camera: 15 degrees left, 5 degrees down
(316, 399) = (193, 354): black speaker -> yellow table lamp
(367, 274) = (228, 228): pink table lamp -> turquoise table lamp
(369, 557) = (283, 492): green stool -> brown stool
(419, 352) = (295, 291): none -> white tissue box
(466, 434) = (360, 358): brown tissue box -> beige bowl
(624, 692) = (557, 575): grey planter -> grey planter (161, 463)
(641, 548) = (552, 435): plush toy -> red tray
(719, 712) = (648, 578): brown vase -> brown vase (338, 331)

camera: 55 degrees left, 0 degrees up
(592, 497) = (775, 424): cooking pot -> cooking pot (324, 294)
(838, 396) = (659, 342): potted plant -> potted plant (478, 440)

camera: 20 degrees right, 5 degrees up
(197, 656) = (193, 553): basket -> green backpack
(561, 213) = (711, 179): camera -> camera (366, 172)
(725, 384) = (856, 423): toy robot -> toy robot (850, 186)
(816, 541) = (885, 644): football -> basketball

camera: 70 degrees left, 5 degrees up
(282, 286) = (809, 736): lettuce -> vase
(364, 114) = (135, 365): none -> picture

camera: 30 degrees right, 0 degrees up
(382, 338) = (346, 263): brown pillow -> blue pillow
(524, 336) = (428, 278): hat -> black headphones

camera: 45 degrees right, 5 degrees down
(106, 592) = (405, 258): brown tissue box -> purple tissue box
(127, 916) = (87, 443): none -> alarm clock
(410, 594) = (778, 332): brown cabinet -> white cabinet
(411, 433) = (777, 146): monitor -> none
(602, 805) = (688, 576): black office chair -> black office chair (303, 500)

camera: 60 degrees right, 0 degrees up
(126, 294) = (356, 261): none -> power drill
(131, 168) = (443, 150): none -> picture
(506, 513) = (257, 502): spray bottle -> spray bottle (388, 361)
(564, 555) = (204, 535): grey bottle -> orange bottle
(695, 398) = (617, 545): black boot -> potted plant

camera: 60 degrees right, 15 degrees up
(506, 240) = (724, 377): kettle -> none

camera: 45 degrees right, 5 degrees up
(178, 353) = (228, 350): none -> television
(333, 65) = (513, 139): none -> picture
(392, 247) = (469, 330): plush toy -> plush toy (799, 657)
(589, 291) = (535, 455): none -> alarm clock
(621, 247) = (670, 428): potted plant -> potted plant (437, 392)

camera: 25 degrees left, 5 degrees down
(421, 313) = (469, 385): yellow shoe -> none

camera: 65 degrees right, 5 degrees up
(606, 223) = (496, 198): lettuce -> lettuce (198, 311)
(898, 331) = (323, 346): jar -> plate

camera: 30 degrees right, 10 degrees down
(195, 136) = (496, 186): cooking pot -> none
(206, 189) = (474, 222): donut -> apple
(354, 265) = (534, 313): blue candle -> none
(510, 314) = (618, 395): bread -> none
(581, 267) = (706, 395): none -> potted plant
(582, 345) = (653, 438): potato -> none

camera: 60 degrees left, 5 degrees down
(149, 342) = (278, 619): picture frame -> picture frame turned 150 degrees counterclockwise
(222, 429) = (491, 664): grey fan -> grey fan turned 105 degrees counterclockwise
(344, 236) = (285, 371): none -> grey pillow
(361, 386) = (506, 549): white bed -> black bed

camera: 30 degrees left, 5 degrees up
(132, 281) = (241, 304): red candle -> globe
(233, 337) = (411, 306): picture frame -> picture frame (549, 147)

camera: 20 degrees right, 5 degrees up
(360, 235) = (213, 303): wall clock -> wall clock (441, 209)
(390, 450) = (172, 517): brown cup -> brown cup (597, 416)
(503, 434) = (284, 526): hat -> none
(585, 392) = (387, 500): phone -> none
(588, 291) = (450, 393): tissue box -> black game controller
****
# [Work required]
Copy out exactly the lines from the one containing "(132, 281) = (241, 304): red candle -> globe" through the last line above, keeping both end lines.

# [Exercise answer]
(132, 281) = (241, 304): red candle -> globe
(233, 337) = (411, 306): picture frame -> picture frame (549, 147)

camera: 20 degrees right, 5 degrees up
(360, 235) = (213, 303): wall clock -> wall clock (441, 209)
(390, 450) = (172, 517): brown cup -> brown cup (597, 416)
(503, 434) = (284, 526): hat -> none
(585, 392) = (387, 500): phone -> none
(588, 291) = (450, 393): tissue box -> black game controller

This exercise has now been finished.